■ WORK TO BE COMPLETED:
Pick up the write-up on fabric | ch's Deep Space Public Lighting below where it stops, and carry it forward from its last sentence.

■ EXTRACT:
========

At the recent 01SJ Biennial in San Jose, California, we saw a less earthbound and less private platform for this quasi-light therapy: a flickering light tower for “confined and conditioned environments of space exploration vehicles” and “speculative public spaces of distant colonies.”
To distribute and synchronize these pockets of simulant terrestrial cycles of day and night across vast distances, fabrica | ch proposes using a theoretical Deep Space Internet.
( Deep Space Public Lighting by fabric | ch. Image courtesy of the artists.)
( Deep Space Public Lighting by fabric | ch. Image courtesy of the artists.)
By happy coincide, we first learned about this project just as the first reports about the trapped miners in Chile started trickling in to our attention, specifically, the news that NASA scientists have been flown in by the Chilean government to offer advice on how to help the men stay physically and mentally healthy during the weeks-long rescue.
(Graphics and research by C. Argandoña, I. Muñoz, C. Araya, J.Cortés/LA TERCERA, via The Washington Post. Source)

========

Dataset excerpts:
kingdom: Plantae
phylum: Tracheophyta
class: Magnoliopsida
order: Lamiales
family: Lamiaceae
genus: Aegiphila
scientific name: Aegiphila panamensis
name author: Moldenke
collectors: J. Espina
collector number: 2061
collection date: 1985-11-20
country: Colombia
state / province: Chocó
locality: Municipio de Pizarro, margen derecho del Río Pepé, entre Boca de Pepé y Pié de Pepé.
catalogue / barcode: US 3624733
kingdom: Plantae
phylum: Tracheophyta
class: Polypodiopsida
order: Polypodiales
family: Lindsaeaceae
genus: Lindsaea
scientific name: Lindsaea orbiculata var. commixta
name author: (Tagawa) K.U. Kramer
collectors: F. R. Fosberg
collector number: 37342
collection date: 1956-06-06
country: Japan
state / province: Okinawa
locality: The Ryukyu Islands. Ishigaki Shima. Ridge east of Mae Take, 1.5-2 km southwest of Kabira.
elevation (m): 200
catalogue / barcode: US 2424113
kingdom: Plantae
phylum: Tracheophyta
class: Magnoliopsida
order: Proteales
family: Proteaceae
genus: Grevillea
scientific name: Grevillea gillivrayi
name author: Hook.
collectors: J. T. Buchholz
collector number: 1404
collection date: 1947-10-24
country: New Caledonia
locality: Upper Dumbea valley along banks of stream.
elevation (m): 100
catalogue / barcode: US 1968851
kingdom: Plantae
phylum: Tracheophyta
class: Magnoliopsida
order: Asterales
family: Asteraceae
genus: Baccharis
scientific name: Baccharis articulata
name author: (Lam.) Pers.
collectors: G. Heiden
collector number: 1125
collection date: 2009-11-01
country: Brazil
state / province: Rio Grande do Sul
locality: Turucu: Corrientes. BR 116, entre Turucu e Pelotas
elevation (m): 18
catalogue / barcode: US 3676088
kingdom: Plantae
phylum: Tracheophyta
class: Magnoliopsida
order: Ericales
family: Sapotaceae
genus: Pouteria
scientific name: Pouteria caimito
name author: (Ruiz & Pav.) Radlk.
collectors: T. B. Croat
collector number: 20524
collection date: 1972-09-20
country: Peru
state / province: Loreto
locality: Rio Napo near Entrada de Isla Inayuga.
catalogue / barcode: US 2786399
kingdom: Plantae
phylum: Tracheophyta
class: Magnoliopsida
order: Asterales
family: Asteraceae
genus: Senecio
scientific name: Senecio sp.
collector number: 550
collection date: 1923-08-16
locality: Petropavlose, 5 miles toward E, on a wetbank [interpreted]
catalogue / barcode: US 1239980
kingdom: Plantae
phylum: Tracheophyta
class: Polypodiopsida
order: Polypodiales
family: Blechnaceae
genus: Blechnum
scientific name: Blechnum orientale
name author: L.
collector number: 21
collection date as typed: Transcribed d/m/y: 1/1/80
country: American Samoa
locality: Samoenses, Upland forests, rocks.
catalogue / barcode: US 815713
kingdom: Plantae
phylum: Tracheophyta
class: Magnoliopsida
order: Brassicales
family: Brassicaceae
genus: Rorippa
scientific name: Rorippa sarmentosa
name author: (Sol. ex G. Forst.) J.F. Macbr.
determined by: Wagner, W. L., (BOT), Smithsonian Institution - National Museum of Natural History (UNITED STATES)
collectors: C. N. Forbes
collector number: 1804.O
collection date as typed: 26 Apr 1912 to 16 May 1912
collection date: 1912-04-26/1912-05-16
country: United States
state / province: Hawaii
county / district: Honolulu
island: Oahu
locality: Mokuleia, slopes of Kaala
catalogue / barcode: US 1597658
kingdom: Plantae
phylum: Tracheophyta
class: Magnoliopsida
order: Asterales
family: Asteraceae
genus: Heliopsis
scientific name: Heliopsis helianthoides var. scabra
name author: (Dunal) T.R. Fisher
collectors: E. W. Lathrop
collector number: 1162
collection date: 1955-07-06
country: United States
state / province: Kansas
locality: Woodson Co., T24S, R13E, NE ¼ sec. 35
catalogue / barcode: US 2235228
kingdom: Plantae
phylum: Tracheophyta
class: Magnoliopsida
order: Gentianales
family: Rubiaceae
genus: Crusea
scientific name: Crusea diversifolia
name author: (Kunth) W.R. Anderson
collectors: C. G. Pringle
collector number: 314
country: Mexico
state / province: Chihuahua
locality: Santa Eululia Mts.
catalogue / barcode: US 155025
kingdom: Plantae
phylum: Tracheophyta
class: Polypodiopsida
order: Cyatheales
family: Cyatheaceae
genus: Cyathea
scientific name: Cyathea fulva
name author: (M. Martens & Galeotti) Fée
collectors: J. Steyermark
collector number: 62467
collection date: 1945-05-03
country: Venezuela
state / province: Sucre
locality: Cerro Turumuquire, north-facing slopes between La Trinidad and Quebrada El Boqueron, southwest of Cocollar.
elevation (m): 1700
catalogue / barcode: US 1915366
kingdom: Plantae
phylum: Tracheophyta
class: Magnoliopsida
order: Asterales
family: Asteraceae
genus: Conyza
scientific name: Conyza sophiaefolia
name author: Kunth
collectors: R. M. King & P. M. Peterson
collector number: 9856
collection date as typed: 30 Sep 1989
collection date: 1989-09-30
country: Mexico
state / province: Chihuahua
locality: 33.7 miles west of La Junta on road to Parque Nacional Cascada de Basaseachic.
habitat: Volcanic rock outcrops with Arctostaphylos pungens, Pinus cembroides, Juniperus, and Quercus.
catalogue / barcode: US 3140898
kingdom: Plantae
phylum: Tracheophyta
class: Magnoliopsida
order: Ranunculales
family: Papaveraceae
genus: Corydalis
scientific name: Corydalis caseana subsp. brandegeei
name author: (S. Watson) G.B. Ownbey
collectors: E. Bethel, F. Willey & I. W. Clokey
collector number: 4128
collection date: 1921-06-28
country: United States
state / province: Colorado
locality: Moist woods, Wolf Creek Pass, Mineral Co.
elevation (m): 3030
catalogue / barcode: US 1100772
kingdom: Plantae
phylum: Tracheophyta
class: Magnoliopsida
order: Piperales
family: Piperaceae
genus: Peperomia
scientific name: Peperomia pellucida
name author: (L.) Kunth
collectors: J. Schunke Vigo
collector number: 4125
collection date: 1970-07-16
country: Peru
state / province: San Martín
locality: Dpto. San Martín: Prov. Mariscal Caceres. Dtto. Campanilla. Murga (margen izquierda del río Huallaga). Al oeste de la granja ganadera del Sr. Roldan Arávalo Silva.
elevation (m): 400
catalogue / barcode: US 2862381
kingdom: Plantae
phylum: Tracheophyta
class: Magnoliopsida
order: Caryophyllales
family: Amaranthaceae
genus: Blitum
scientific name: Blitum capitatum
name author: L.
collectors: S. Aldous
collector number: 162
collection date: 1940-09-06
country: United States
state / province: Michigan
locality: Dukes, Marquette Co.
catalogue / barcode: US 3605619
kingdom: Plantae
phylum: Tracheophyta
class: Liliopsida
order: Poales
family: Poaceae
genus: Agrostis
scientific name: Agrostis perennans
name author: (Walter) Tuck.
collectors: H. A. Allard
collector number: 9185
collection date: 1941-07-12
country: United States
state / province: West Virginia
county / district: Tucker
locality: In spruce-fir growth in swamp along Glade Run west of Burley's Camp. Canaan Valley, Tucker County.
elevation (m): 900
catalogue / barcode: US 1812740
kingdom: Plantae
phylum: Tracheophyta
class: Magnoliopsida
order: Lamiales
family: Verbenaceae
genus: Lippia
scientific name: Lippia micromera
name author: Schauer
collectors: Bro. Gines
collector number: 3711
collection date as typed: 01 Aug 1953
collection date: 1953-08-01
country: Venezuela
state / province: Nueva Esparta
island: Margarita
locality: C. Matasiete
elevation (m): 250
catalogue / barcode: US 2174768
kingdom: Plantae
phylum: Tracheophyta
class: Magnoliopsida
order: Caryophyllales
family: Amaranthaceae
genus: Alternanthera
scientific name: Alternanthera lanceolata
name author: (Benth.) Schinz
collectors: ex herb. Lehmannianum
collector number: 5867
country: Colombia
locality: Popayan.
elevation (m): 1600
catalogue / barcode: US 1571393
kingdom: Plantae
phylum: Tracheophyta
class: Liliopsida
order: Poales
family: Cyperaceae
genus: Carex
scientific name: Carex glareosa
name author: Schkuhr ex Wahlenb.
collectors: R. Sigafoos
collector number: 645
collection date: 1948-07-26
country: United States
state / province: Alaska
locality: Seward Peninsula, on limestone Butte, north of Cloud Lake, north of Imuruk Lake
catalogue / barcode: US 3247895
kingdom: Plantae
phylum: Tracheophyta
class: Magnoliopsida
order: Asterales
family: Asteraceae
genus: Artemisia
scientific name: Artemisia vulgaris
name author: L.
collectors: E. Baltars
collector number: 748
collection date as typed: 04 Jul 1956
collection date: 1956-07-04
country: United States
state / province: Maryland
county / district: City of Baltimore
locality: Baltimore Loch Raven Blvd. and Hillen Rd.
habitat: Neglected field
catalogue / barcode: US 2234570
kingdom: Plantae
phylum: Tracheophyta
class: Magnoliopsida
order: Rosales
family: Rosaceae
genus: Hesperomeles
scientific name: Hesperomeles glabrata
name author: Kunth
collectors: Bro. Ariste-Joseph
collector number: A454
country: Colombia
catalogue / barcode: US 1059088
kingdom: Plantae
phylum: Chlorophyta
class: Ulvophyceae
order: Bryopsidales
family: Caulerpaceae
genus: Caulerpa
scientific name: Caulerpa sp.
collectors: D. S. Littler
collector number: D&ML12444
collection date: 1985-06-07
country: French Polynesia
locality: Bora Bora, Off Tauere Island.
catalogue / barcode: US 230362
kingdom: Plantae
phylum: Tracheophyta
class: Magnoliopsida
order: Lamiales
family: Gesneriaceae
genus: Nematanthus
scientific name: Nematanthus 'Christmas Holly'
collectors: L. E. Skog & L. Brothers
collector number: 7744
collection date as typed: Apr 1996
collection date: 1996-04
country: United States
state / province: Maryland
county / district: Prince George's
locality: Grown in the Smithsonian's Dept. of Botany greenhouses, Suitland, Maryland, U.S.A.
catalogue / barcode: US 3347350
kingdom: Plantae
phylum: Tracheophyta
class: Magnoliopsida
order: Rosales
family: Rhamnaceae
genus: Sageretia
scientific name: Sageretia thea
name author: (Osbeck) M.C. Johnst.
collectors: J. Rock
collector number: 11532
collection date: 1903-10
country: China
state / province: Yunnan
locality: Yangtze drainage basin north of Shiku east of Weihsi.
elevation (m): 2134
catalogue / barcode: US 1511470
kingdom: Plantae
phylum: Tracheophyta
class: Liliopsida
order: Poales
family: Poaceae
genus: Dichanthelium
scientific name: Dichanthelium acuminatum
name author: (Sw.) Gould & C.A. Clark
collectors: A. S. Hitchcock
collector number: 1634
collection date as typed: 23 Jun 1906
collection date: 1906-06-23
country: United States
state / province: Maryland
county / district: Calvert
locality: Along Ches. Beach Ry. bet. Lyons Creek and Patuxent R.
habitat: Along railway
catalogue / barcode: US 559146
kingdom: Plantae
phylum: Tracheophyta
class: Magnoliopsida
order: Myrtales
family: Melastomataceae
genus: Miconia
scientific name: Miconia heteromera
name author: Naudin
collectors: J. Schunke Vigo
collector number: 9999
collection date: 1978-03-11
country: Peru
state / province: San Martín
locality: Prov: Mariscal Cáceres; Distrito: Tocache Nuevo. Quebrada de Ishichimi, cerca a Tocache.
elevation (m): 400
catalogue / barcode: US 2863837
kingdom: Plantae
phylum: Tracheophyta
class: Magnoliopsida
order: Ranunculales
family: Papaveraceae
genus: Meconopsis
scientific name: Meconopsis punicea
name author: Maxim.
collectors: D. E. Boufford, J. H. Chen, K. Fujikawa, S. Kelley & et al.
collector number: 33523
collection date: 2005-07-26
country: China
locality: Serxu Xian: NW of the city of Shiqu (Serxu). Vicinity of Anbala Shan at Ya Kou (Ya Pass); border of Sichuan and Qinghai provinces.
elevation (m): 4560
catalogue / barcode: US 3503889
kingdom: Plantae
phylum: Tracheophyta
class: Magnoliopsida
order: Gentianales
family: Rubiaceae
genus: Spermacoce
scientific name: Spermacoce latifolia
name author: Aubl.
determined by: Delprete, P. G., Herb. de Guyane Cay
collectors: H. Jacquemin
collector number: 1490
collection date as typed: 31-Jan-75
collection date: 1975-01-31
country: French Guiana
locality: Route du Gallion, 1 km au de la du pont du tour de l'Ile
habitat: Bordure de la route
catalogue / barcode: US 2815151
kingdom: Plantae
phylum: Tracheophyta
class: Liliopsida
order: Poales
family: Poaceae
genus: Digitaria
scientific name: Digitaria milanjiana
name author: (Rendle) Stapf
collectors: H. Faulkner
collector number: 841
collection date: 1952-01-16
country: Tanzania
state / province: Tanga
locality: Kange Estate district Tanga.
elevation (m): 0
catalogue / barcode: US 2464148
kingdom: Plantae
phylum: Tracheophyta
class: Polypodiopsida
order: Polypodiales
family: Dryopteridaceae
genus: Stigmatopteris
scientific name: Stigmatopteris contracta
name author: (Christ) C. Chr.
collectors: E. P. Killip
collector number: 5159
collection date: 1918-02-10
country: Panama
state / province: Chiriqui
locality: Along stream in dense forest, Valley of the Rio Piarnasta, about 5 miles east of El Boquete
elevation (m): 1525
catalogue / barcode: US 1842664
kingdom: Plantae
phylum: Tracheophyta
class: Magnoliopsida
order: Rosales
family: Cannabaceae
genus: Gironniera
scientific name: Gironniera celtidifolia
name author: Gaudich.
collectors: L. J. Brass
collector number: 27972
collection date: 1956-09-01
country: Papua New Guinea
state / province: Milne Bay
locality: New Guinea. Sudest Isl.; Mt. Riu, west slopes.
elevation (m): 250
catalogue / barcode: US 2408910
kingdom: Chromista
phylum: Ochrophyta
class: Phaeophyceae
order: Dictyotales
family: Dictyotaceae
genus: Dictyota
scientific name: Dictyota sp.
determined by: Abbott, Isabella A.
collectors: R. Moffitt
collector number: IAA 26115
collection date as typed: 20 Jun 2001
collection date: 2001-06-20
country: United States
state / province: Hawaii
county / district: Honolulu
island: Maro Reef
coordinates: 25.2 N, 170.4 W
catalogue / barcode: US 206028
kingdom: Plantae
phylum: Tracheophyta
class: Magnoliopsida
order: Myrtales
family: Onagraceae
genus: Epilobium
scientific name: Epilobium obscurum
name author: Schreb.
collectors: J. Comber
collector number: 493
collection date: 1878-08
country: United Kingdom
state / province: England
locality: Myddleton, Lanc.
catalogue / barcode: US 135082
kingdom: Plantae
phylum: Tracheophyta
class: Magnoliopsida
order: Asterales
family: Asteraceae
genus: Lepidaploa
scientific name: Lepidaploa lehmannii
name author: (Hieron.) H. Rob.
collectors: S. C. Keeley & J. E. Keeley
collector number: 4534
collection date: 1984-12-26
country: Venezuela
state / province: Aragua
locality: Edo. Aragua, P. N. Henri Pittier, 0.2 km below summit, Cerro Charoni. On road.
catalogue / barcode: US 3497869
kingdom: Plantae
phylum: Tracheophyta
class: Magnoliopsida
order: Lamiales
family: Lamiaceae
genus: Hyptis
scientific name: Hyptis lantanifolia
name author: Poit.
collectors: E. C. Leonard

========

■ ANSWER SECTION:
Al Holland, a NASA psychologist, says during a press conference:
One of the things that's being recommended is that there be one place, a community area, which is always lighted. And then you have a second area which is always dark for sleep, and then you have a third area which is work, doing the mining, and the shifts can migrate through these geographic locations within the mine and, in that way, regulate the daylight cycle of the shift.
It occurred to us that one should make a portable version of Deep Space Public Lighting for future mining disasters. It should be able to fit through bore holes and then easily assembled by survivors in the murky depths of a collapsed tunnel.
A deployable piazza for subterranean “distant colonies.“
(Trapped miners at the Copiapó mine on video. Image via Reuters/Chilean Government. Source.)
Rather than being illuminated by the anemic brightness of a hard hat or video camera, one bathes in soothing electromagnetic wavelengths from a technicolor torch.
Or from an i-weatherized iPhone.
(There's an app for that.)
And yes, considering the high demand for coal and industrial minerals, there will be many more mining disasters, many more trapped miners and, depending on various fortunate circumstances, more tunnels to be reconfigured. In fact, only a few days after the last Chilean miner was brought to the surface, 11 miners were trapped at a coal mine in China after a deadly explosion.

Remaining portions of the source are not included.